- Action item -
Would you please retype, exactly, the lines of the listing below between the line with "thumb cmc: (185, 491)" and the line with "pinky mcp: (80, 374)", inclusive?
[Input data]
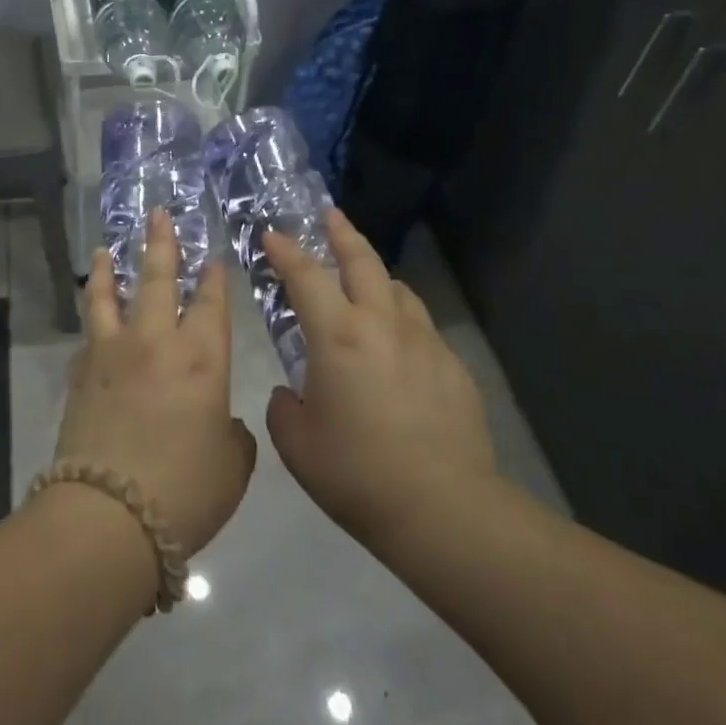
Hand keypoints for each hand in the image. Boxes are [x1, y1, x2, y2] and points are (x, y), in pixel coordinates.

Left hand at [53, 209, 256, 556]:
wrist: (108, 516)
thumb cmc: (185, 491)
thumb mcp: (232, 466)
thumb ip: (232, 433)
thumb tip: (218, 421)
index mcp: (201, 358)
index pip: (209, 303)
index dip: (213, 278)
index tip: (211, 257)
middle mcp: (155, 342)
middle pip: (156, 279)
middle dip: (160, 243)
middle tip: (157, 214)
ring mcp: (111, 353)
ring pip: (108, 295)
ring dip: (107, 268)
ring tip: (103, 249)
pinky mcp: (80, 374)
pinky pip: (88, 334)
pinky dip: (92, 319)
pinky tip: (93, 318)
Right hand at [263, 208, 499, 551]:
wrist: (443, 509)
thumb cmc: (356, 474)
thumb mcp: (297, 445)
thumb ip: (284, 408)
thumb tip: (292, 394)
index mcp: (338, 337)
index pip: (306, 276)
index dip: (286, 251)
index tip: (273, 234)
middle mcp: (382, 325)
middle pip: (362, 262)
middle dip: (342, 234)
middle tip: (329, 216)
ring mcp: (424, 342)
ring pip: (397, 290)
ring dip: (375, 277)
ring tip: (363, 282)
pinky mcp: (452, 366)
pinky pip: (420, 327)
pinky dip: (401, 320)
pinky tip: (397, 346)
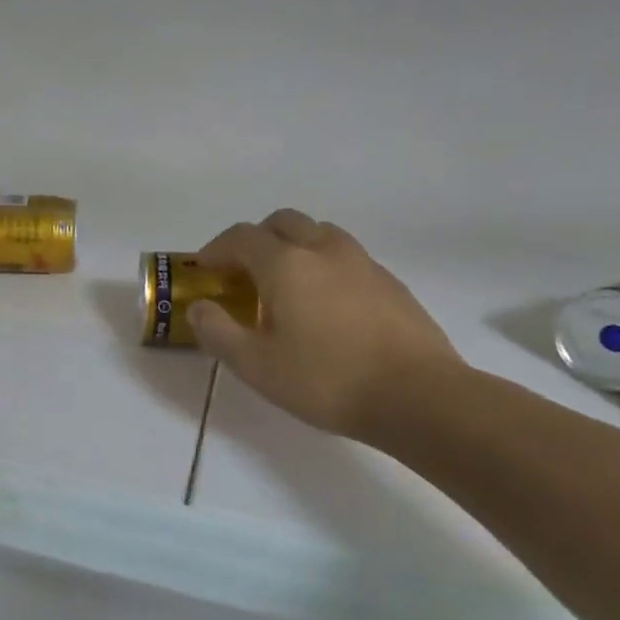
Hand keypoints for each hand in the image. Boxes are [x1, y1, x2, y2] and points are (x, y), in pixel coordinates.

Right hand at [190, 210, 462, 440]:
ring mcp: (363, 263)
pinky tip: (325, 306)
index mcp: (286, 264)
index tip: (205, 271)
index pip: (241, 237)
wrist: (420, 397)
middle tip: (243, 274)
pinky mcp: (390, 283)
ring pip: (319, 234)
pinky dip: (324, 266)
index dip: (216, 249)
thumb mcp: (255, 365)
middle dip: (255, 240)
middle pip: (282, 222)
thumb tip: (199, 307)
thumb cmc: (326, 380)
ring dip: (293, 247)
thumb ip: (217, 331)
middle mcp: (323, 250)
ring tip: (285, 286)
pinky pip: (346, 257)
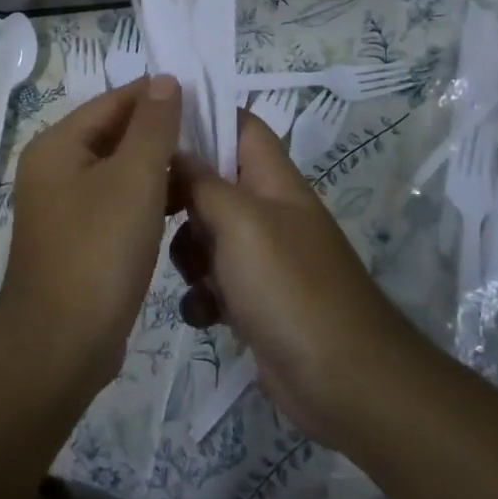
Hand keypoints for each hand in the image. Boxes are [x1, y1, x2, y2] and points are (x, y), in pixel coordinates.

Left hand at [0, 76, 182, 397]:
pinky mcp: (79, 239)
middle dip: (159, 133)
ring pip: (118, 172)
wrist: (62, 342)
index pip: (111, 102)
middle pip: (113, 135)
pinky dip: (146, 200)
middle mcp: (54, 170)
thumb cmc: (99, 249)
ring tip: (204, 167)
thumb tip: (163, 80)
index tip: (202, 97)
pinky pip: (116, 204)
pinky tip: (181, 206)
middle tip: (211, 134)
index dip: (155, 95)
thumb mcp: (133, 179)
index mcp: (57, 146)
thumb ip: (152, 126)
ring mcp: (64, 207)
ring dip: (156, 168)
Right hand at [170, 113, 421, 447]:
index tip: (154, 128)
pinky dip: (203, 296)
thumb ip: (203, 181)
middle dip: (182, 198)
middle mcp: (268, 212)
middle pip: (212, 182)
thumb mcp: (239, 222)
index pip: (239, 125)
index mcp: (274, 181)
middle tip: (154, 212)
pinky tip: (208, 315)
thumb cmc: (290, 286)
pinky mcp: (254, 300)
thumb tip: (175, 151)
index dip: (202, 117)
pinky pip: (212, 282)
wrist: (343, 381)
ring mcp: (261, 258)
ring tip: (195, 276)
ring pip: (205, 235)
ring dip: (188, 254)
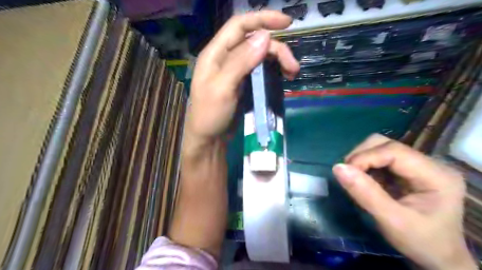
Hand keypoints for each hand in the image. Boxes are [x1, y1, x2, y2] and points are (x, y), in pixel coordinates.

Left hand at [184, 11, 297, 148]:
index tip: (287, 23)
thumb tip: (264, 37)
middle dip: (276, 50)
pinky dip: (273, 70)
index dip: (262, 19)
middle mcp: (226, 58)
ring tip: (292, 73)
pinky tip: (282, 77)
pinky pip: (260, 70)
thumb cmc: (210, 115)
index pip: (239, 26)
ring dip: (278, 60)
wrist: (209, 139)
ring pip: (260, 56)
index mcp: (215, 53)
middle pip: (254, 42)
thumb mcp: (222, 88)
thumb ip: (241, 62)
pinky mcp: (243, 83)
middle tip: (293, 67)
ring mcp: (235, 71)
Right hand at [332, 134, 473, 269]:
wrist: (436, 256)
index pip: (393, 151)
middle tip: (349, 175)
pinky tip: (366, 182)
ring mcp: (418, 165)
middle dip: (361, 156)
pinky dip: (366, 167)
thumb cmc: (420, 241)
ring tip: (357, 180)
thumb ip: (365, 193)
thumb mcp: (391, 220)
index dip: (365, 158)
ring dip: (362, 160)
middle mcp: (429, 163)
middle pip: (385, 144)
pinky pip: (379, 158)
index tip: (345, 173)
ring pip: (380, 148)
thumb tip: (337, 168)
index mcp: (436, 175)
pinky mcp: (407, 170)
[/Input data]
- Result -
thumb cmc: (185, 491)
thumb mcp: (232, 466)
thumb ip: (232, 433)
thumb tip: (218, 421)
index mcp: (201, 358)
index pip: (209, 303)
index dip: (213, 278)
index tip: (211, 257)
middle mcp: (155, 342)
middle pip: (156, 279)
middle dip: (160, 243)
middle tip: (157, 214)
ring mcp: (111, 353)
ring pip: (108, 295)
ring dip: (107, 268)
ring tip: (103, 249)
pinky mcp: (80, 374)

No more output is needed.